Godwin was the daughter of a British diplomat and an American artist, and was born in Berlin, Germany.
She married Penguin Editor-in-Chief Tony Godwin. In 1966 she became interested in photography,
through photographing her two young sons. She was self-taught in photography, and became a
professional in 1969 when her marriage ended.
After the publication of her first books - Rebecca the Lurcher (1973) and The Oldest Road: An
Exploration of the Ridgeway (1975), co-authored with J.R.L. Anderson - she was a prolific publisher,
working mainly in the landscape tradition to great acclaim and becoming the nation's most well-known
landscape photographer. Her early and mature work was informed by the sense of ecological
crisis present in late 1970s and 1980s England, as well as the landscape photography of Chambre Hardman.

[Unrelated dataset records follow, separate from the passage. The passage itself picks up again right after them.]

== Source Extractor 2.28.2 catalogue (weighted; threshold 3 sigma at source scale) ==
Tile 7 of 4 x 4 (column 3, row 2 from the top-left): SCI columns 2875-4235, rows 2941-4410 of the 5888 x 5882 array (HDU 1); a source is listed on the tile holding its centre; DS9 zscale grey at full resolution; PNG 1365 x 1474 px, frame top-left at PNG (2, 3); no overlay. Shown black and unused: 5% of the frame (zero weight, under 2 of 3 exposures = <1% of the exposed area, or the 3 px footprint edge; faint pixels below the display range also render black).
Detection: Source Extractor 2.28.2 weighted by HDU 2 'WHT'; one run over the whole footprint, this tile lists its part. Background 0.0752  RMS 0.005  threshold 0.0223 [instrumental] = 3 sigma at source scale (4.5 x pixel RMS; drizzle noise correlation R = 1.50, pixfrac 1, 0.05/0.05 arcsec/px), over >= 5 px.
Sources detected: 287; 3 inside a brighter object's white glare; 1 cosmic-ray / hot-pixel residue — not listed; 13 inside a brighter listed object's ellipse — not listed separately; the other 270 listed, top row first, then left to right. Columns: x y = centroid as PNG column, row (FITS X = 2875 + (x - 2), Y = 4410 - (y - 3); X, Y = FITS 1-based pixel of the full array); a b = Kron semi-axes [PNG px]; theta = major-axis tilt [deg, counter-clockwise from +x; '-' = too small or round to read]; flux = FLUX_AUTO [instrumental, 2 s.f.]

Her early books were in the documentary tradition,
but from the late 1970s onwards she moved more towards art photography.
In 1986 the South Bank Show TV arts programme made her the subject of a full-length documentary. The first
such on a photographer, it was broadcast on 9th November.
In the 1990s she was offered a Fellowship at the National Museum of Photography in Bradford, which
pushed her work in the direction of colour and urban documentary.
Godwin had exhibitions which have toured Britain, her last major retrospective was at the Barbican
Centre, London in 2001. One major show at the Warwick Arts Centre failed to get any reviews,
and this caused her to self-publish her final books; Glassworks and Secret Lives. A good
retrospective book, Landmarks, was published by Dewi Lewis in 2002.
Godwin served as the President of the Ramblers' Association from 1987 to 1990, after
which she became Life Vice-President.
The slipcase Rainbow Press 1979 first edition of Remains of Elmet: A Pennine
Sequence, her book collaboration with poet Ted Hughes, has become highly collectible
and fetches several thousand pounds. The book was also published in popular
form by Faber (with poor reproduction of the images), and then re-published
by them in 1994 simply as Elmet with a third of the book being new additional
poems and photographs. Hughes called the 1994 Elmet the "definitive" edition. Godwin
also said, in a 2001 interview, that this was the book she would like to be most remembered for.
"Moonlight, Avebury, 1974 (by Fay Godwin)
... This photograph, in particular, demolishes at a blow the
urbanite's notion that the works produced by William Blake,
Samuel Palmer, Edward Calvert and the rest of the Brotherhood
of Ancients were, even in their own day, an exaggerated form
of special pleading in the face of early industrialization;
idealized and romanticized beyond relevance to the issues of
the real world. For here it all is, not far off two centuries
later, the moon and the stone; the flock and the trees; the
dwellings tucked down, inconspicuous yet through their occupants
vital to the organization, organization in the sense of
organic patterning, of everything else present in the picture." - Phillip Stokes.